None of this has undermined Trump with his party.
The testimony has produced few cracks in the Republican wall of support. No Republican voted Thursday to formalize the inquiry. Yet there is more to come.
Act 4
The coming week could bring the testimony of Bolton, who as national security adviser was at odds with the president inside the White House and on his way out. Trump said he fired him; Bolton said he offered to quit.
But it’s not clear that will happen. Bolton’s lawyer signalled his client wouldn’t appear without a subpoena.
Meanwhile, Bolton’s former deputy, Charles Kupperman, is waiting for a judge to resolve whether he can be forced to testify because Kupperman was a close adviser to Trump.
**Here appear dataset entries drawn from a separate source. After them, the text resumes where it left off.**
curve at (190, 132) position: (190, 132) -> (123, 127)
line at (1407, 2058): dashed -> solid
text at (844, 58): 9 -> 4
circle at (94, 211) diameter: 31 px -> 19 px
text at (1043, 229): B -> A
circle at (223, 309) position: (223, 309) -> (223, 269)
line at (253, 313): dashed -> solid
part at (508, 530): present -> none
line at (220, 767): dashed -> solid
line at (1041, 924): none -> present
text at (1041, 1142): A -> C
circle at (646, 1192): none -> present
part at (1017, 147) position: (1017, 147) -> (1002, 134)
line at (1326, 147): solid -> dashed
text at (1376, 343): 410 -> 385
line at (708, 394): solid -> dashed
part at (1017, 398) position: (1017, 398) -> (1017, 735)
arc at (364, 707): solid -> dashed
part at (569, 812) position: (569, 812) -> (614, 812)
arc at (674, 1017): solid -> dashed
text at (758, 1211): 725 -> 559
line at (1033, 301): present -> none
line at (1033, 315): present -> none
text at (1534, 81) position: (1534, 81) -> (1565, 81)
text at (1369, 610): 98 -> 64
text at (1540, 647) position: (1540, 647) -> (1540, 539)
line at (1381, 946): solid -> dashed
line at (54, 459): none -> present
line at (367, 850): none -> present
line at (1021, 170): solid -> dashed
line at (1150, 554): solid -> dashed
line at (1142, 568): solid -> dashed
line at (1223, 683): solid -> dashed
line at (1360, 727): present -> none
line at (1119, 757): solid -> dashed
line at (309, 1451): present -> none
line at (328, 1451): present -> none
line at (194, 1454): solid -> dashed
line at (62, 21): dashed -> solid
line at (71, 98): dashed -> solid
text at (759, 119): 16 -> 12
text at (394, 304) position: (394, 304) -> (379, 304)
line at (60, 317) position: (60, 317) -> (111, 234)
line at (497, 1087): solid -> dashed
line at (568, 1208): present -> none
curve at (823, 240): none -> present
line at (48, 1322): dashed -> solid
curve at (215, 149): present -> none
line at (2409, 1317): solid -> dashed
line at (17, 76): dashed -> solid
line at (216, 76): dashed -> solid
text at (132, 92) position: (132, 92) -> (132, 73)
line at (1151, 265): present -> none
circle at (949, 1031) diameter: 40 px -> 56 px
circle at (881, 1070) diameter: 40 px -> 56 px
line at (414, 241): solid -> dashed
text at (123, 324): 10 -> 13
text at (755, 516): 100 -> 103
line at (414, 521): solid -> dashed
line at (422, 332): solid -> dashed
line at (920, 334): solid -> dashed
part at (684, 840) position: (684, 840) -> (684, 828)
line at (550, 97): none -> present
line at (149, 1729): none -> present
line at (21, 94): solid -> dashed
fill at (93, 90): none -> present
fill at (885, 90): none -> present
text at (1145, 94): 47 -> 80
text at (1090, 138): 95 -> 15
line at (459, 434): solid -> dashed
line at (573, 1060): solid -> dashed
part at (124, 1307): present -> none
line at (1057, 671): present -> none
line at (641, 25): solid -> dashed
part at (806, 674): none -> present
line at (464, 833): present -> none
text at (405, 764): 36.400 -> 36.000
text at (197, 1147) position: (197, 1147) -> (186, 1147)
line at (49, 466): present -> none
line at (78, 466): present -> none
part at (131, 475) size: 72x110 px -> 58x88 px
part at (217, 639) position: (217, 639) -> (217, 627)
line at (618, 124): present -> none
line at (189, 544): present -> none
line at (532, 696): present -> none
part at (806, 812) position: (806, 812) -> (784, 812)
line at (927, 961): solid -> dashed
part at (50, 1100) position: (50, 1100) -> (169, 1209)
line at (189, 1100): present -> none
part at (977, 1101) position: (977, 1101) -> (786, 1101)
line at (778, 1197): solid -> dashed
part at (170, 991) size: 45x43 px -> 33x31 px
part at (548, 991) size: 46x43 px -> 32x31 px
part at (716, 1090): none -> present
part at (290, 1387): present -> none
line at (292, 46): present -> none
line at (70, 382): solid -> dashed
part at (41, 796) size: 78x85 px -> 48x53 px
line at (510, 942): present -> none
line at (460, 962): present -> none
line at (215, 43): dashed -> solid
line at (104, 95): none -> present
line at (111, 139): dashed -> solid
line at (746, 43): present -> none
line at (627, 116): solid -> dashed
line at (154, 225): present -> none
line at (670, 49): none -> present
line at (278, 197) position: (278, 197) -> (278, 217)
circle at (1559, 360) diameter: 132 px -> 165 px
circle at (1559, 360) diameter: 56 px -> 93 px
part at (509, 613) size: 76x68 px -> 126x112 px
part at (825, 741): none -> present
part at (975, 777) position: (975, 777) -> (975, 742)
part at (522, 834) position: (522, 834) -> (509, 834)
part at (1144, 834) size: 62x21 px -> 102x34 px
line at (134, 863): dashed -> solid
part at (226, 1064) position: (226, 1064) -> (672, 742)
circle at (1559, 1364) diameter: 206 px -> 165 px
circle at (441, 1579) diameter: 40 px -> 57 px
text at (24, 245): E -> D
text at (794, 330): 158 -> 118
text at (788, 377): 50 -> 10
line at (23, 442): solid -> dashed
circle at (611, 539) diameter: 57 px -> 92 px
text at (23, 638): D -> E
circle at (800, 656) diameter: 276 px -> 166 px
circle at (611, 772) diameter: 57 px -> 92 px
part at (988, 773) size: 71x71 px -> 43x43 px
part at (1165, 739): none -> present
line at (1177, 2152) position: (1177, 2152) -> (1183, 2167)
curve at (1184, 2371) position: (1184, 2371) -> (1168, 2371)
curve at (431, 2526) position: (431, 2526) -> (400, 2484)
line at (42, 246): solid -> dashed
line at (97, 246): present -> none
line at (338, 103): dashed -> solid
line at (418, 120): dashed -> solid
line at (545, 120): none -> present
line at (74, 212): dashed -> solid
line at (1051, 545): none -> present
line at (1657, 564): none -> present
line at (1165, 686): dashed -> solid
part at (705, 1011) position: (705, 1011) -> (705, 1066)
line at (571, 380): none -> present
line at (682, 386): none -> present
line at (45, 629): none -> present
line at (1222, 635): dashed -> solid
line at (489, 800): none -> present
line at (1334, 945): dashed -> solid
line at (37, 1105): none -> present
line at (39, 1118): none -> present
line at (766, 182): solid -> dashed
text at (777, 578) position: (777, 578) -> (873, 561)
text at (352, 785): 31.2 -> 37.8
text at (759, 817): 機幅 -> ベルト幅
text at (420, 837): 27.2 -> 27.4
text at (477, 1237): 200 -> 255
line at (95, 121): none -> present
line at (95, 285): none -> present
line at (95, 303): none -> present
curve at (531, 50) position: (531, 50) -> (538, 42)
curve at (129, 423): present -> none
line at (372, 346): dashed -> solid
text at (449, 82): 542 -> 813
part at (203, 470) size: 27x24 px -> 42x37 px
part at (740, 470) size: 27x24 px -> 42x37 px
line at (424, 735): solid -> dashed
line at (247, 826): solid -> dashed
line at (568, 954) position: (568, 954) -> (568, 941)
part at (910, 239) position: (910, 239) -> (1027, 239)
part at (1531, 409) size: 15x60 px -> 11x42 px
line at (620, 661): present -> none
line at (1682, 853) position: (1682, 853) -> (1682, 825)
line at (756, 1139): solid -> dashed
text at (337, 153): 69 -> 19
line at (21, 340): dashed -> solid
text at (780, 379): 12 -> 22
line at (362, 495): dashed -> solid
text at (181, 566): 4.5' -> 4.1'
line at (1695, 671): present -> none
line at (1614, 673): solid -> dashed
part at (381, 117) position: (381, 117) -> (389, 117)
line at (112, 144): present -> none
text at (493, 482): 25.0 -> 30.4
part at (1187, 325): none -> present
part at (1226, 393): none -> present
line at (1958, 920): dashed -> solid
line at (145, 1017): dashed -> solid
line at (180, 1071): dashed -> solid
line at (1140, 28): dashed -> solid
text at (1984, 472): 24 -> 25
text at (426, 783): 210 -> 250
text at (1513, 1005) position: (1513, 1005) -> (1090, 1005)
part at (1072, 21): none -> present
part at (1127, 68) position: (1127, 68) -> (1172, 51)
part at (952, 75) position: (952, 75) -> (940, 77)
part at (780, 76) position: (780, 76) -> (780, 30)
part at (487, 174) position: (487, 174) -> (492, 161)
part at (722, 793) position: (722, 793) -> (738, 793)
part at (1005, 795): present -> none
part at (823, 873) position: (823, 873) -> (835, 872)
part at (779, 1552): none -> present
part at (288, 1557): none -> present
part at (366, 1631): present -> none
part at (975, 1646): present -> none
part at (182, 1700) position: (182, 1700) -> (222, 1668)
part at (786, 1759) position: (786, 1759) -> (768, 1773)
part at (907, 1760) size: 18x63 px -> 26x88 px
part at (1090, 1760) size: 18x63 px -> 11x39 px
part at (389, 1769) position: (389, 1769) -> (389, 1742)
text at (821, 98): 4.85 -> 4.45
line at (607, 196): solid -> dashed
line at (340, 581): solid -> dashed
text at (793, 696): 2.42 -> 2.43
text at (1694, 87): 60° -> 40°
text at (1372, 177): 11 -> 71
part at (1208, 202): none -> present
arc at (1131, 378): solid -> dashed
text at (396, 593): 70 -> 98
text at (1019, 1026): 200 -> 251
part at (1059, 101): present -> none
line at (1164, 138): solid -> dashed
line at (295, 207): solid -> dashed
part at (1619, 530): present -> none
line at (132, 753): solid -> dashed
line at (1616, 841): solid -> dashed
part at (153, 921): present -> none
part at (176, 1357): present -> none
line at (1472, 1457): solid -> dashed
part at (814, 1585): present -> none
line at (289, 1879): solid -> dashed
Public hearings may start in mid-November, possibly followed by the drafting of articles of impeachment and a House vote on them by the end of year. The Senate’s impeachment trial, if there is one, could be pushed into 2020.
Previous impeachment drives sprang from diverse causes.
For Andrew Johnson in 1868, it was from his racial animus and resistance to black civil rights after the Civil War. For Nixon, it flowed from misdeeds rooted in his obsession with re-election and his coverup of them. For Clinton, it was about his lies over women.
For Trump, it’s about making a deal.